* **Passage shown**:
________________________

Landscapes constantly change over time. Nowhere is that more evident than in a floodplain, a place where land and water come together to actively reshape the environment. But when humans decide to build a permanent town on the dynamic floodplain, the result can be devastating floods like the 2011 Susquehanna River flood in New York State when the river rose 21 feet in 24 hours, swamping towns along its course.

Jamie L. Vanucchi (Photo Credit: Jason Koski)

“Floodplains are not defined by land or water but by the interface between the two,” says Jamie L. Vanucchi, department of Landscape Architecture at Cornell University. “Every time we remove an acre of forest or construct a new house, the so-called boundaries of the floodplain shift. They are always changing, but we see them as fixed.”

Part of the problem is that floodplain boundaries are often drawn from maps, created by the Federal Emergency Management Agency (FEMA), based on hydraulic modeling. These maps were meant to designate relative risk, not whether a particular area is inside or outside the floodplain, according to Vanucchi. “And because we have used terms like ‘100-year flood,’ people tend to think these disturbances are few and far between,” she adds. “That’s just not the case, necessarily. Especially with climate change, our flood regimes are changing.”

Flexibility and Synergy of Landscape Design

Vanucchi is interested in the merger of science and design — taking into account natural processes when planning a landscape. “To make landscapes that work well, we need to think about design that acknowledges and works with generative processes that are already present in a landscape,” she says. “We need to understand ecology and science.”

The flexibility and synergy of design can help with science’s shortcomings, Vanucchi says. In particular, science has trouble grappling with the plurality of complex problems and places, whereas design is good at addressing complexities and thinking across disciplines, she points out. And as human-wrought changes to landscapes cause more environmental novelty and uncertainty, design can work with scientists and stakeholders to ask what we value and what kind of future we want. “It’s not about fixing problems; the real power of design is in worldbuilding and speculating new futures,” she says.

“Every time we remove an acre of forest or construct a new house, the so-called boundaries of the floodplain shift.”

In her projects, Vanucchi seeks input from a wide range of stakeholders. In one overarching project centered on the Susquehanna River watershed, she has been reimagining the floodplain as an interface zone. Through what she calls fuzzy floodplain mapping, she describes the floodplain not simply through the hydraulic modeling of FEMA maps, but through multiple lenses that reach far beyond risk alone — including people’s lived experience of floods and the use of fluvial soils as indication of the original extent of the floodplain. “Floodplains are mosaic landscapes for biodiversity, and they can be potent sinks for carbon,” she says. “They should be community assets.”

Living on Floodplain Time

Vanucchi has been talking to residents living along the Susquehanna River about their experiences in the flood of 2011. Many struggled for years to recover, living in what she calls floodplain time, a period after a major flood when time slows down in many ways as homeowners tear apart waterlogged houses and wait for them to dry out. Some homeowners opted for buyouts if their property was substantially damaged. In this process, which can take five to six years, the United States government — or sometimes state or local governments — will offer the homeowner pre-flood value for their home. If the homeowner accepts, their home is demolished and the lot remains forever green.

________________________

* **Excerpted data**:
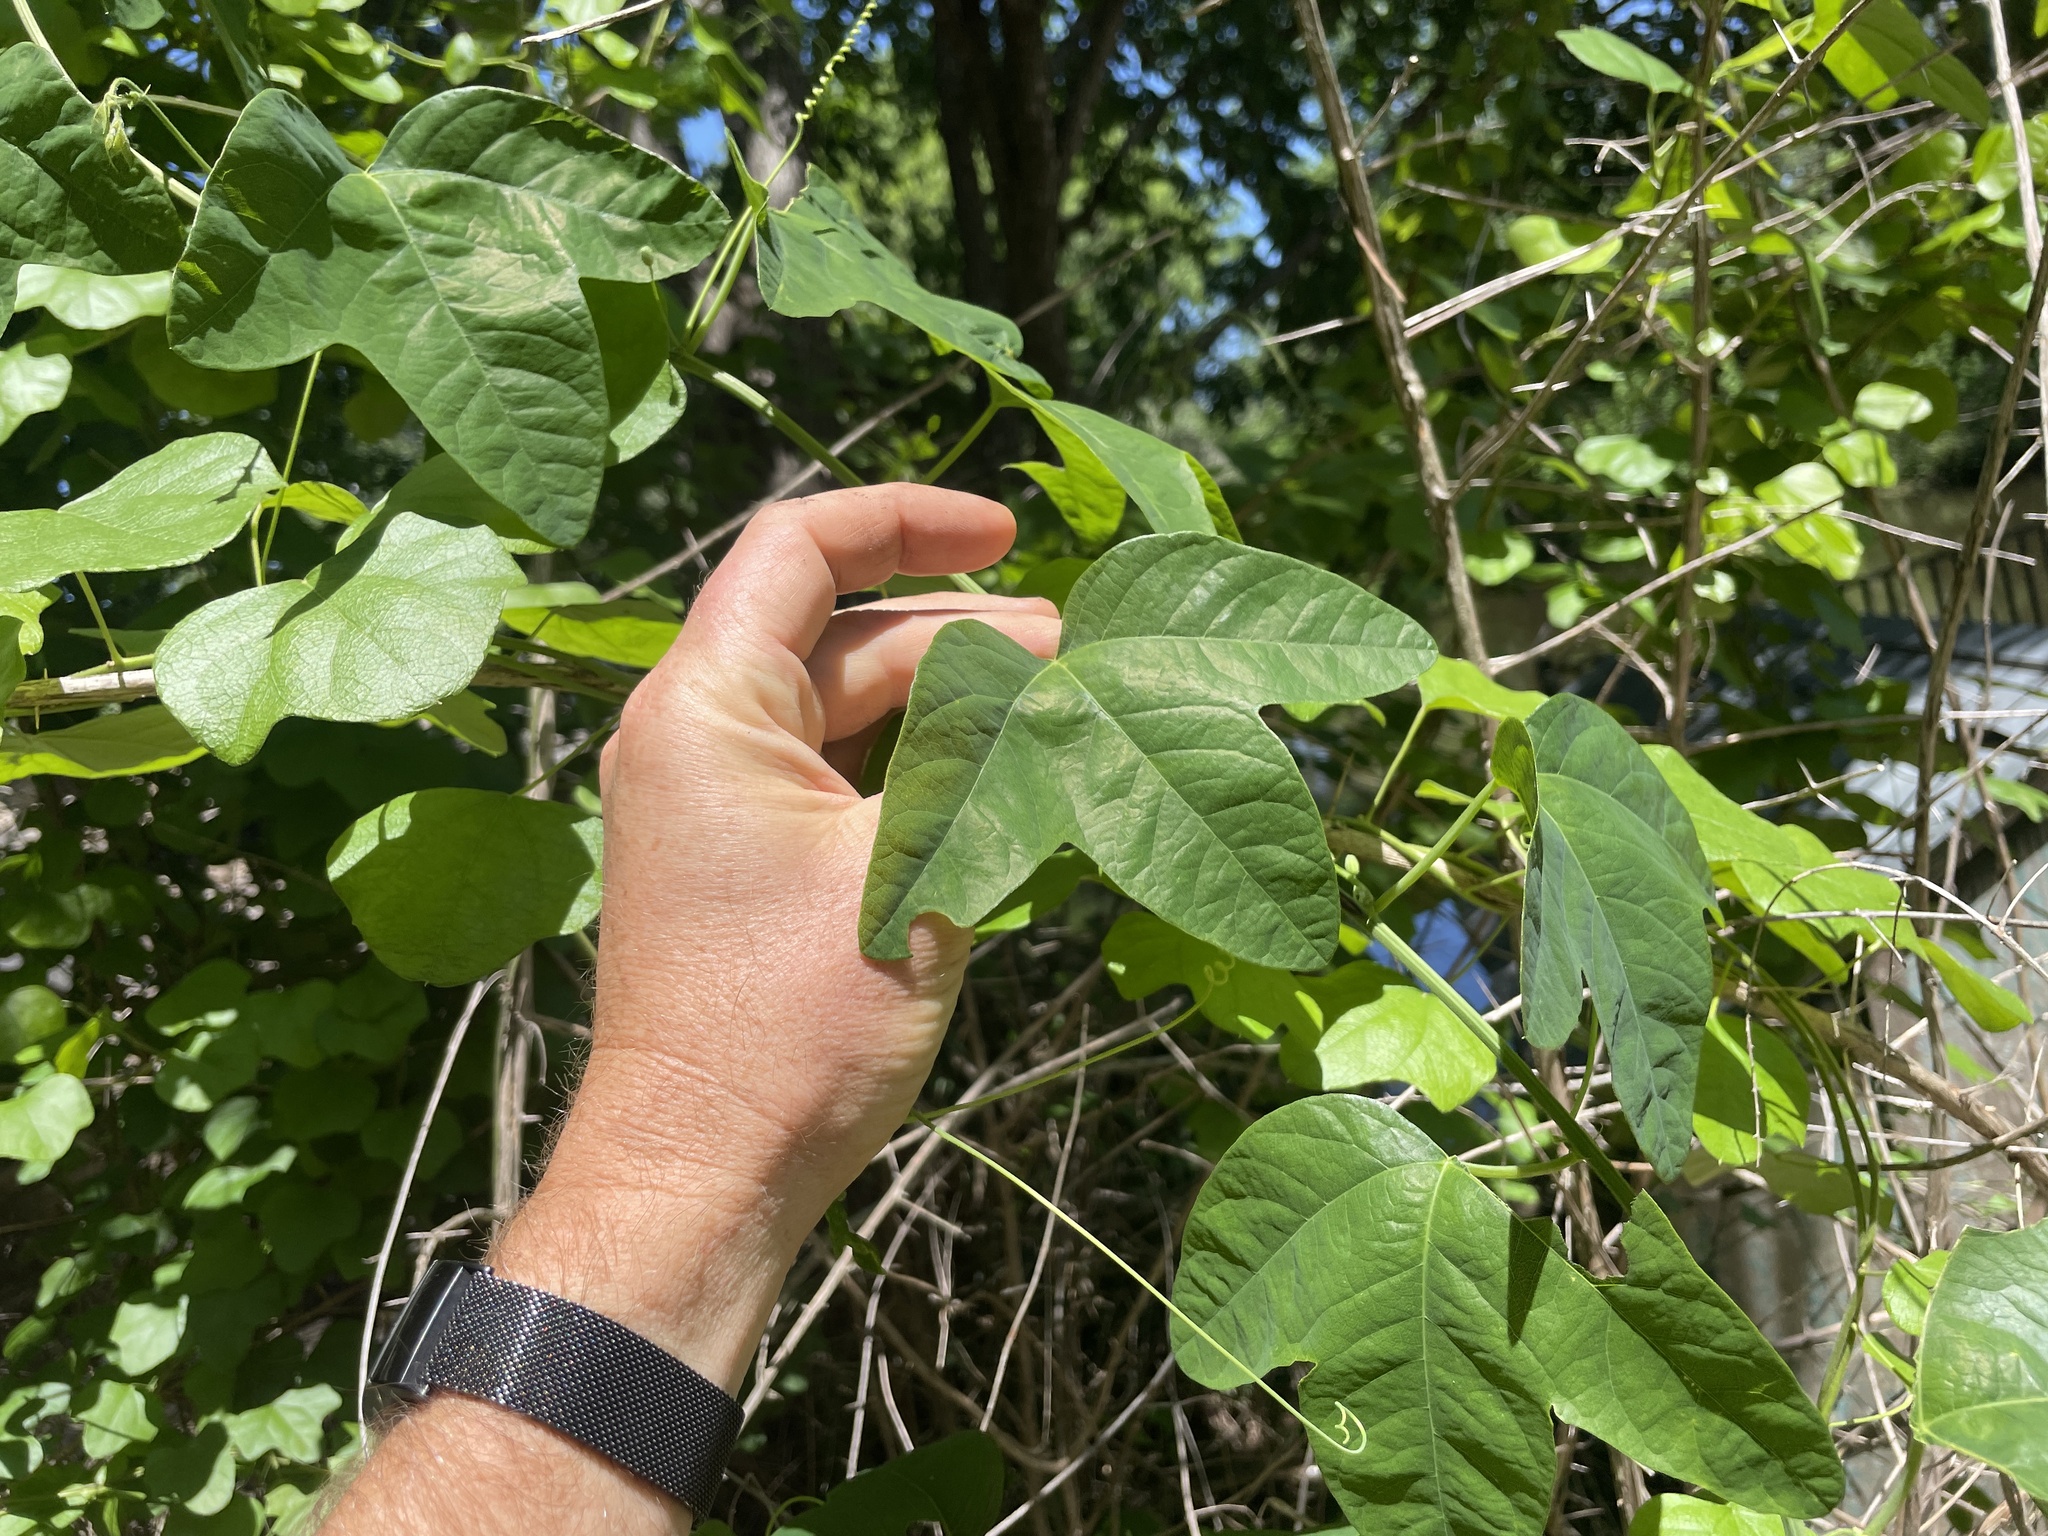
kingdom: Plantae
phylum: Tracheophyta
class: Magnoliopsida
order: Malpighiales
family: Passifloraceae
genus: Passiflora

________________________

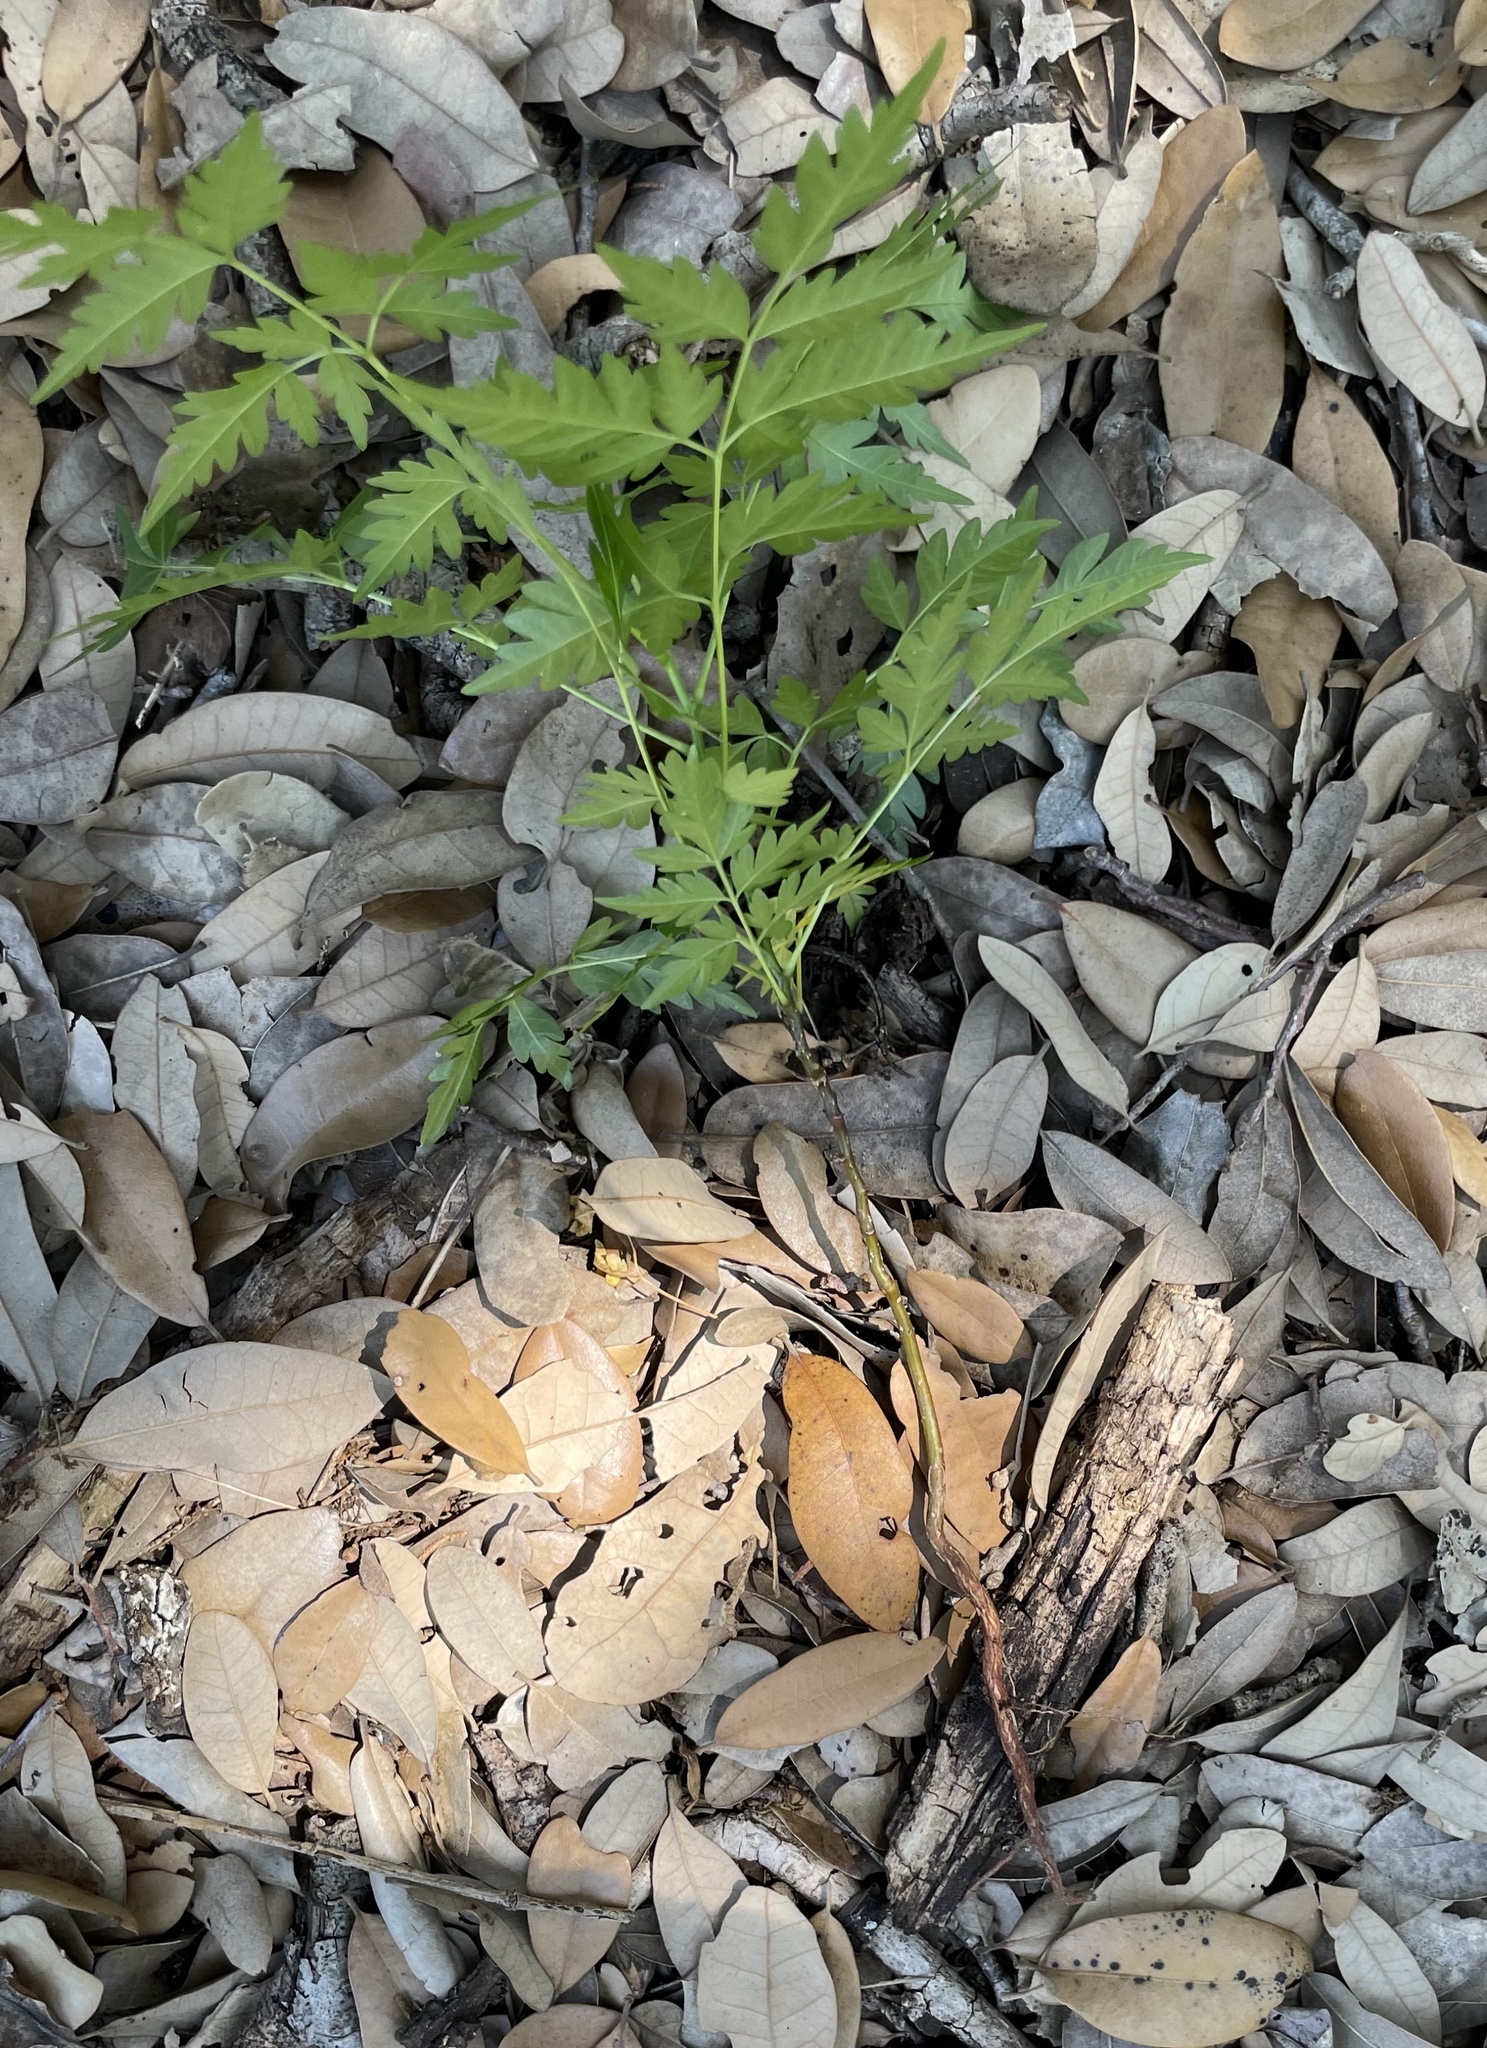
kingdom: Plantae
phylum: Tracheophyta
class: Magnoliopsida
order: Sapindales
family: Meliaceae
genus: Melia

________________________

* **Questions on the material**:
A. According to the floodplain article, how much did the Susquehanna River rise during the 2011 flood?
B. List every level of government that the floodplain article says may offer a homeowner pre-flood value for their home in a buyout.
C. Return the floodplain article's wording from "Landscapes constantly change" up to and including "along its course.".

* **Responses by item number**:
A. It rose 21 feet in 24 hours.

B.
- The United States government
- State governments
- Local governments

C.
Landscapes constantly change over time. Nowhere is that more evident than in a floodplain, a place where land and water come together to actively reshape the environment. But when humans decide to build a permanent town on the dynamic floodplain, the result can be devastating floods like the 2011 Susquehanna River flood in New York State when the river rose 21 feet in 24 hours, swamping towns along its course.